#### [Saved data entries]
* * * * * * * * *

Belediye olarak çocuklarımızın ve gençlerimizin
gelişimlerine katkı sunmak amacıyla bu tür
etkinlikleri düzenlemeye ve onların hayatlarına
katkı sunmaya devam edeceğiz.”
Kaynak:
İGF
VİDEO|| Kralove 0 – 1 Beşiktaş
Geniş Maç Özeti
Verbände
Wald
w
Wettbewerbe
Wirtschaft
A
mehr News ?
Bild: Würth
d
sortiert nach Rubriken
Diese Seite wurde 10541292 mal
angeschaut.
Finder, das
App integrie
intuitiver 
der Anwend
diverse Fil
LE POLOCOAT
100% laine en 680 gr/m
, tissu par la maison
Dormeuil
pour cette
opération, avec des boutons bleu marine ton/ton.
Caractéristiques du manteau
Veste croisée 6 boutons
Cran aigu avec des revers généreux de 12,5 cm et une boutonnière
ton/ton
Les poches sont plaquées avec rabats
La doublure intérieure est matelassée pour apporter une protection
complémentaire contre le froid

* * * * * * * * *

#### [EXERCISE OBJECTIVE]
Please pull out every line of the records that contains the string "katkı", treating uppercase and lowercase as different.

#### [THE COMPLETED TASK]
gelişimlerine katkı sunmak amacıyla bu tür
katkı sunmaya devam edeceğiz.”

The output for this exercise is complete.